La dernière trouvaille en date ? La vente sur Internet de tous les animaux dont la loi prohibe le commerce. En menant une lutte sans merci dans les rues de Douala et Yaoundé aux braconniers qui venaient y écouler le gibier pris vivant ou abattu dans les forêts, les autorités camerounaises croyaient être jugées irréprochables, au moins dans la protection des animaux en voie de disparition.

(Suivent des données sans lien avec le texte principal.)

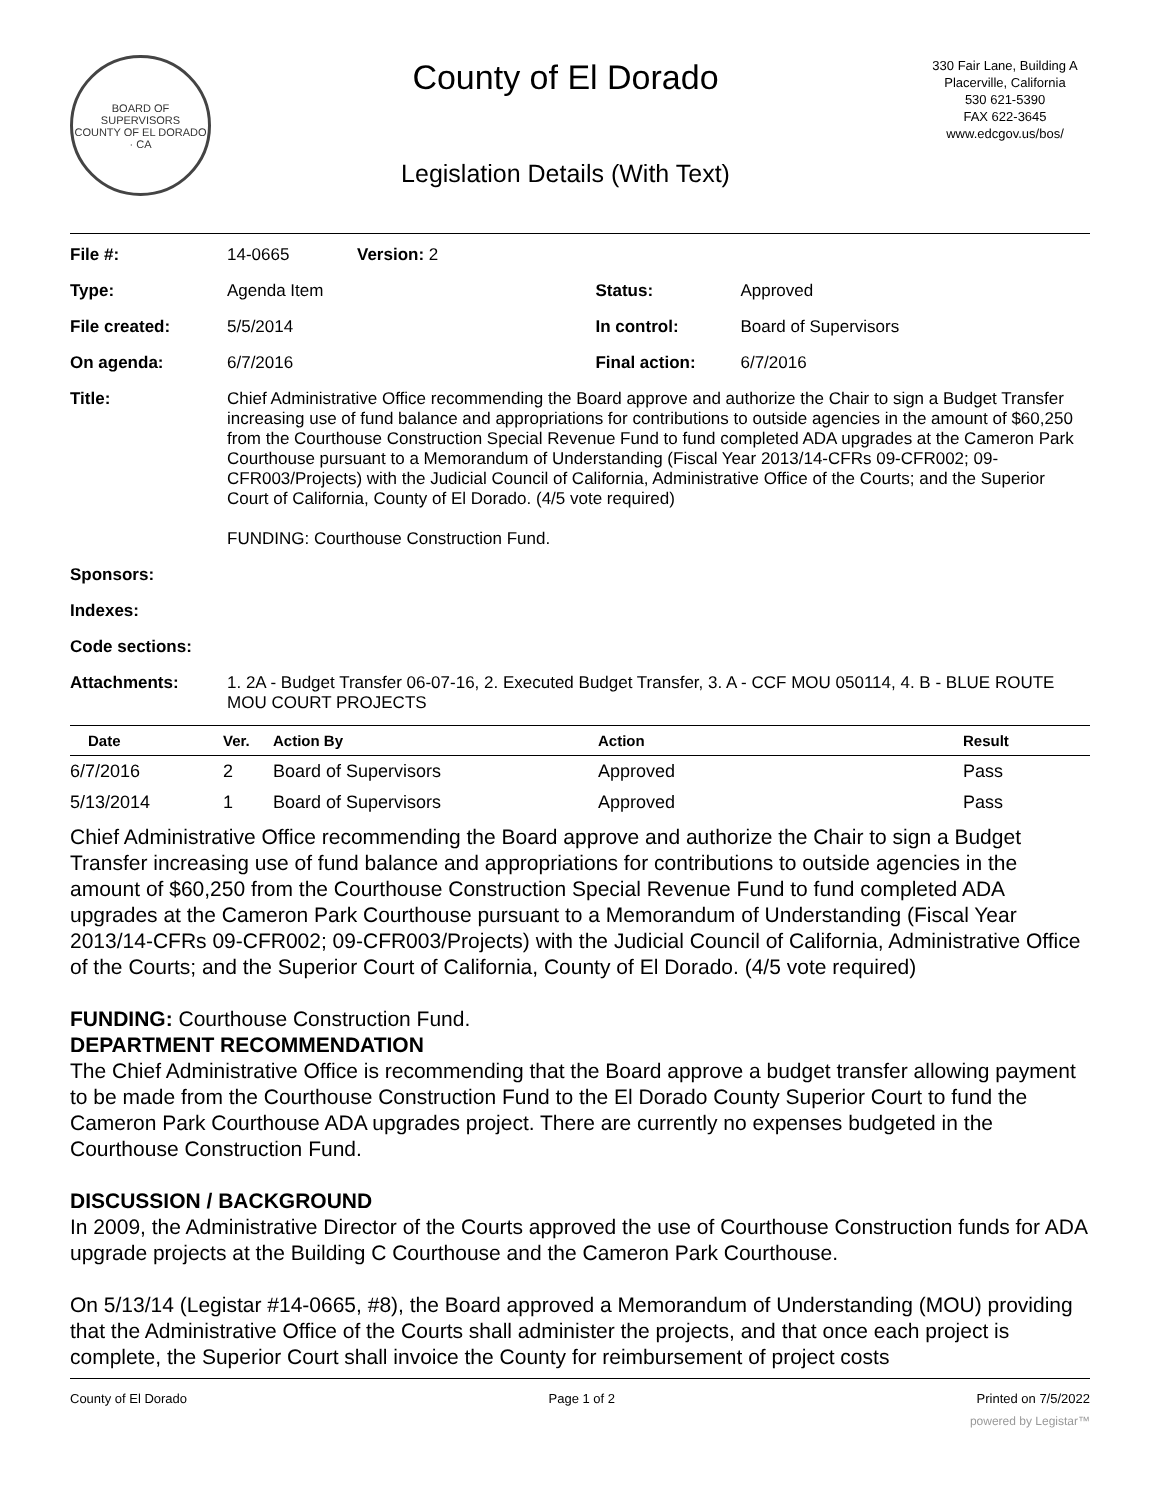BOARD OF SUPERVISORS
COUNTY OF EL DORADO · CA
County of El Dorado
Legislation Details (With Text)
330 Fair Lane, Building A
Placerville, California
530 621-5390
FAX 622-3645
www.edcgov.us/bos/
| File #: | 14-0665 | Version: 2 | | |
| Type: | Agenda Item | | Status: | Approved |
| File created: | 5/5/2014 | | In control: | Board of Supervisors |
| On agenda: | 6/7/2016 | | Final action: | 6/7/2016 |
| Title: | Chief Administrative Office recommending the Board approve and authorize the Chair to sign a Budget Transfer increasing use of fund balance and appropriations for contributions to outside agencies in the amount of $60,250 from the Courthouse Construction Special Revenue Fund to fund completed ADA upgrades at the Cameron Park Courthouse pursuant to a Memorandum of Understanding (Fiscal Year 2013/14-CFRs 09-CFR002; 09-CFR003/Projects) with the Judicial Council of California, Administrative Office of the Courts; and the Superior Court of California, County of El Dorado. (4/5 vote required) FUNDING: Courthouse Construction Fund. | | | |
| Sponsors: | | | | |
| Indexes: | | | | |
| Code sections: | | | | |
| Attachments: | 1. 2A - Budget Transfer 06-07-16, 2. Executed Budget Transfer, 3. A - CCF MOU 050114, 4. B - BLUE ROUTE MOU COURT PROJECTS | | | |
| Date | Ver. | Action By | Action | Result |
| --- | --- | --- | --- | --- |
| 6/7/2016 | 2 | Board of Supervisors | Approved | Pass |
| 5/13/2014 | 1 | Board of Supervisors | Approved | Pass |
Chief Administrative Office recommending the Board approve and authorize the Chair to sign a Budget Transfer increasing use of fund balance and appropriations for contributions to outside agencies in the amount of $60,250 from the Courthouse Construction Special Revenue Fund to fund completed ADA upgrades at the Cameron Park Courthouse pursuant to a Memorandum of Understanding (Fiscal Year 2013/14-CFRs 09-CFR002; 09-CFR003/Projects) with the Judicial Council of California, Administrative Office of the Courts; and the Superior Court of California, County of El Dorado. (4/5 vote required)
FUNDING: Courthouse Construction Fund.
DEPARTMENT RECOMMENDATION
The Chief Administrative Office is recommending that the Board approve a budget transfer allowing payment to be made from the Courthouse Construction Fund to the El Dorado County Superior Court to fund the Cameron Park Courthouse ADA upgrades project. There are currently no expenses budgeted in the Courthouse Construction Fund.
DISCUSSION / BACKGROUND
In 2009, the Administrative Director of the Courts approved the use of Courthouse Construction funds for ADA upgrade projects at the Building C Courthouse and the Cameron Park Courthouse.
On 5/13/14 (Legistar #14-0665, #8), the Board approved a Memorandum of Understanding (MOU) providing that the Administrative Office of the Courts shall administer the projects, and that once each project is complete, the Superior Court shall invoice the County for reimbursement of project costs
County of El Dorado Page 1 of 2 Printed on 7/5/2022
powered by Legistar™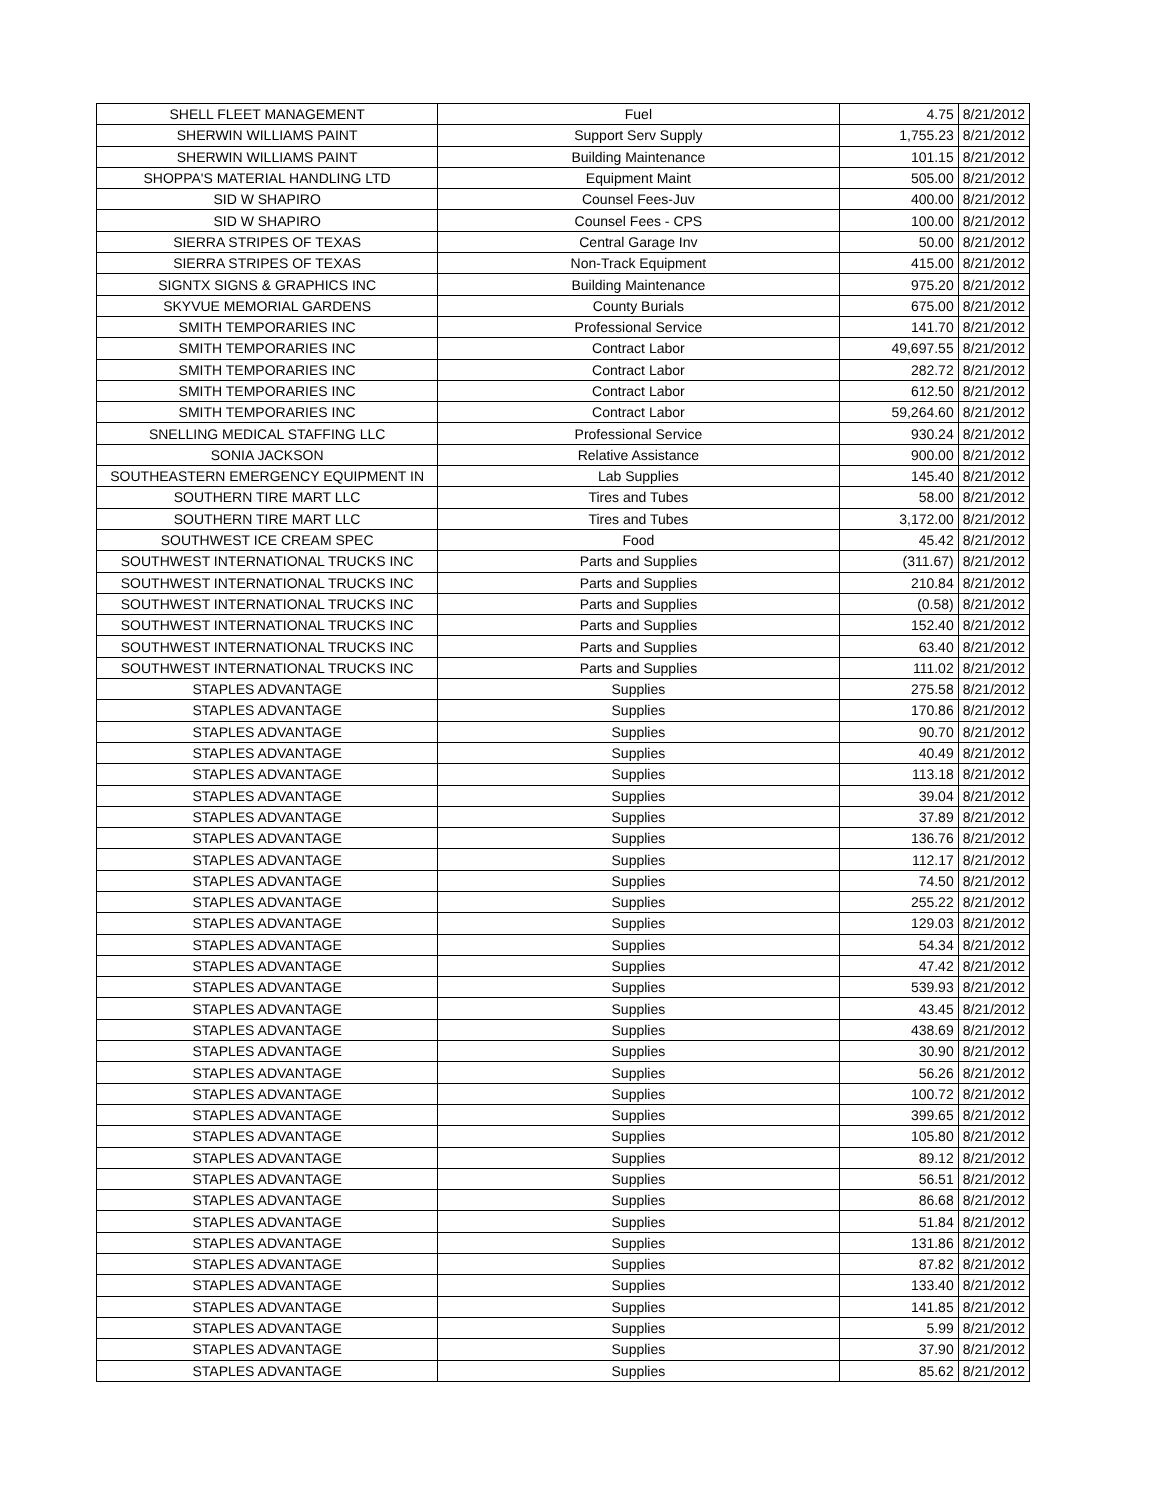| SHELL FLEET MANAGEMENT | Fuel | 4.75 | 8/21/2012 |
| SHERWIN WILLIAMS PAINT | Support Serv Supply | 1,755.23 | 8/21/2012 |
| SHERWIN WILLIAMS PAINT | Building Maintenance | 101.15 | 8/21/2012 |
| SHOPPA'S MATERIAL HANDLING LTD | Equipment Maint | 505.00 | 8/21/2012 |
| SID W SHAPIRO | Counsel Fees-Juv | 400.00 | 8/21/2012 |
| SID W SHAPIRO | Counsel Fees - CPS | 100.00 | 8/21/2012 |
| SIERRA STRIPES OF TEXAS | Central Garage Inv | 50.00 | 8/21/2012 |
| SIERRA STRIPES OF TEXAS | Non-Track Equipment | 415.00 | 8/21/2012 |
| SIGNTX SIGNS & GRAPHICS INC | Building Maintenance | 975.20 | 8/21/2012 |
| SKYVUE MEMORIAL GARDENS | County Burials | 675.00 | 8/21/2012 |
| SMITH TEMPORARIES INC | Professional Service | 141.70 | 8/21/2012 |
| SMITH TEMPORARIES INC | Contract Labor | 49,697.55 | 8/21/2012 |
| SMITH TEMPORARIES INC | Contract Labor | 282.72 | 8/21/2012 |
| SMITH TEMPORARIES INC | Contract Labor | 612.50 | 8/21/2012 |
| SMITH TEMPORARIES INC | Contract Labor | 59,264.60 | 8/21/2012 |
| SNELLING MEDICAL STAFFING LLC | Professional Service | 930.24 | 8/21/2012 |
| SONIA JACKSON | Relative Assistance | 900.00 | 8/21/2012 |
| SOUTHEASTERN EMERGENCY EQUIPMENT IN | Lab Supplies | 145.40 | 8/21/2012 |
| SOUTHERN TIRE MART LLC | Tires and Tubes | 58.00 | 8/21/2012 |
| SOUTHERN TIRE MART LLC | Tires and Tubes | 3,172.00 | 8/21/2012 |
| SOUTHWEST ICE CREAM SPEC | Food | 45.42 | 8/21/2012 |
| SOUTHWEST INTERNATIONAL TRUCKS INC | Parts and Supplies | (311.67) | 8/21/2012 |
| SOUTHWEST INTERNATIONAL TRUCKS INC | Parts and Supplies | 210.84 | 8/21/2012 |
| SOUTHWEST INTERNATIONAL TRUCKS INC | Parts and Supplies | (0.58) | 8/21/2012 |
| SOUTHWEST INTERNATIONAL TRUCKS INC | Parts and Supplies | 152.40 | 8/21/2012 |
| SOUTHWEST INTERNATIONAL TRUCKS INC | Parts and Supplies | 63.40 | 8/21/2012 |
| SOUTHWEST INTERNATIONAL TRUCKS INC | Parts and Supplies | 111.02 | 8/21/2012 |
| STAPLES ADVANTAGE | Supplies | 275.58 | 8/21/2012 |
| STAPLES ADVANTAGE | Supplies | 170.86 | 8/21/2012 |
| STAPLES ADVANTAGE | Supplies | 90.70 | 8/21/2012 |
| STAPLES ADVANTAGE | Supplies | 40.49 | 8/21/2012 |
| STAPLES ADVANTAGE | Supplies | 113.18 | 8/21/2012 |
| STAPLES ADVANTAGE | Supplies | 39.04 | 8/21/2012 |
| STAPLES ADVANTAGE | Supplies | 37.89 | 8/21/2012 |
| STAPLES ADVANTAGE | Supplies | 136.76 | 8/21/2012 |
| STAPLES ADVANTAGE | Supplies | 112.17 | 8/21/2012 |
| STAPLES ADVANTAGE | Supplies | 74.50 | 8/21/2012 |
| STAPLES ADVANTAGE | Supplies | 255.22 | 8/21/2012 |
| STAPLES ADVANTAGE | Supplies | 129.03 | 8/21/2012 |
| STAPLES ADVANTAGE | Supplies | 54.34 | 8/21/2012 |
| STAPLES ADVANTAGE | Supplies | 47.42 | 8/21/2012 |
| STAPLES ADVANTAGE | Supplies | 539.93 | 8/21/2012 |
| STAPLES ADVANTAGE | Supplies | 43.45 | 8/21/2012 |
| STAPLES ADVANTAGE | Supplies | 438.69 | 8/21/2012 |
| STAPLES ADVANTAGE | Supplies | 30.90 | 8/21/2012 |
| STAPLES ADVANTAGE | Supplies | 56.26 | 8/21/2012 |
| STAPLES ADVANTAGE | Supplies | 100.72 | 8/21/2012 |
| STAPLES ADVANTAGE | Supplies | 399.65 | 8/21/2012 |
| STAPLES ADVANTAGE | Supplies | 105.80 | 8/21/2012 |
| STAPLES ADVANTAGE | Supplies | 89.12 | 8/21/2012 |
| STAPLES ADVANTAGE | Supplies | 56.51 | 8/21/2012 |
| STAPLES ADVANTAGE | Supplies | 86.68 | 8/21/2012 |
| STAPLES ADVANTAGE | Supplies | 51.84 | 8/21/2012 |
| STAPLES ADVANTAGE | Supplies | 131.86 | 8/21/2012 |
| STAPLES ADVANTAGE | Supplies | 87.82 | 8/21/2012 |
| STAPLES ADVANTAGE | Supplies | 133.40 | 8/21/2012 |
| STAPLES ADVANTAGE | Supplies | 141.85 | 8/21/2012 |
| STAPLES ADVANTAGE | Supplies | 5.99 | 8/21/2012 |
| STAPLES ADVANTAGE | Supplies | 37.90 | 8/21/2012 |
| STAPLES ADVANTAGE | Supplies | 85.62 | 8/21/2012 |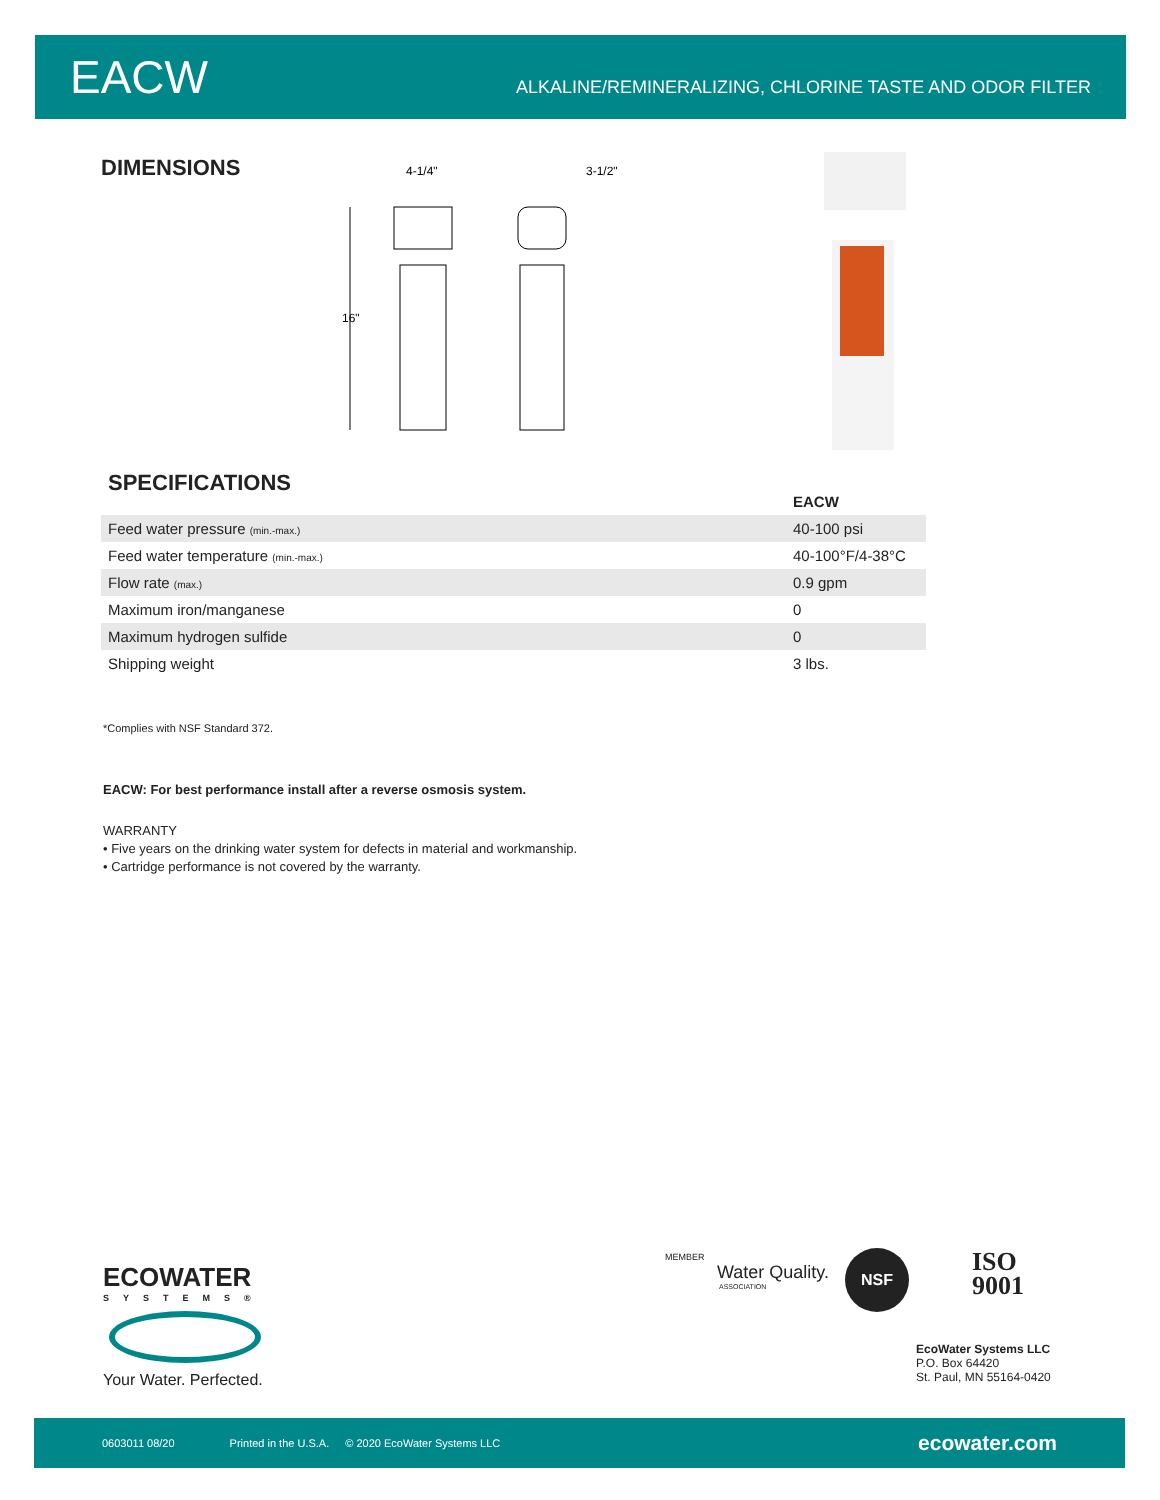EACW
ALKALINE/REMINERALIZING, CHLORINE TASTE AND ODOR FILTER
DIMENSIONS
4-1/4"
3-1/2"
16"
SPECIFICATIONS
| | EACW |
| --- | --- |
| Feed water pressure (min.-max.) | 40-100 psi |
| Feed water temperature (min.-max.) | 40-100°F/4-38°C |
| Flow rate (max.) | 0.9 gpm |
| Maximum iron/manganese | 0 |
| Maximum hydrogen sulfide | 0 |
| Shipping weight | 3 lbs. |
*Complies with NSF Standard 372.
EACW: For best performance install after a reverse osmosis system.
WARRANTY
• Five years on the drinking water system for defects in material and workmanship.
• Cartridge performance is not covered by the warranty.
ECOWATER
SYSTEMS®
Your Water. Perfected.
MEMBER
Water Quality.
ASSOCIATION
NSF
ISO
9001
EcoWater Systems LLC
P.O. Box 64420
St. Paul, MN 55164-0420
0603011 08/20 Printed in the U.S.A. © 2020 EcoWater Systems LLC ecowater.com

Mais, voici que le trafic s’est installé sur la toile. Connaissant l’intérêt des occidentaux pour les animaux de compagnie exotiques, les trafiquants sont allés proposer leurs services, directement sur les sites animaliers. Et comme ils savent que leurs clients redoutent les maladies d’origine animale, ils les rassurent du mieux qu’ils peuvent. L’annonce pour la vente de Kiki, un chimpanzé, est très explicite. L’animal « vient avec des documents de santé vétérinaire, d’immatriculation, de son permis de CITES (Convention sur le commerce international des espèces de faune et de flore sauvage menacées d’extinction, ndlr) et un de garantie sanitaire ».

La traque de Laga-Cameroun

Depuis quelques années, les commerçants virtuels sont dans le collimateur des défenseurs des animaux. The Last Great Ape Organization (Laga-Cameroun), une ONG engagée dans la protection de la faune, a décidé de jouer les troubles fêtes. « Nous avons commencé à enquêter discrètement en 2005, ce n’était pas facile, vu que les vendeurs utilisent les cybercafés », explique Ofir Drori, le directeur de l’ONG. Lui et ses collègues ont même cru un certain temps, qu’il ne s’agissait que de l’une de ces arnaques, dont les Camerounais ont le secret : aucun animal ou reste d’animal ne sortait du pays après réception de l’argent de la transaction.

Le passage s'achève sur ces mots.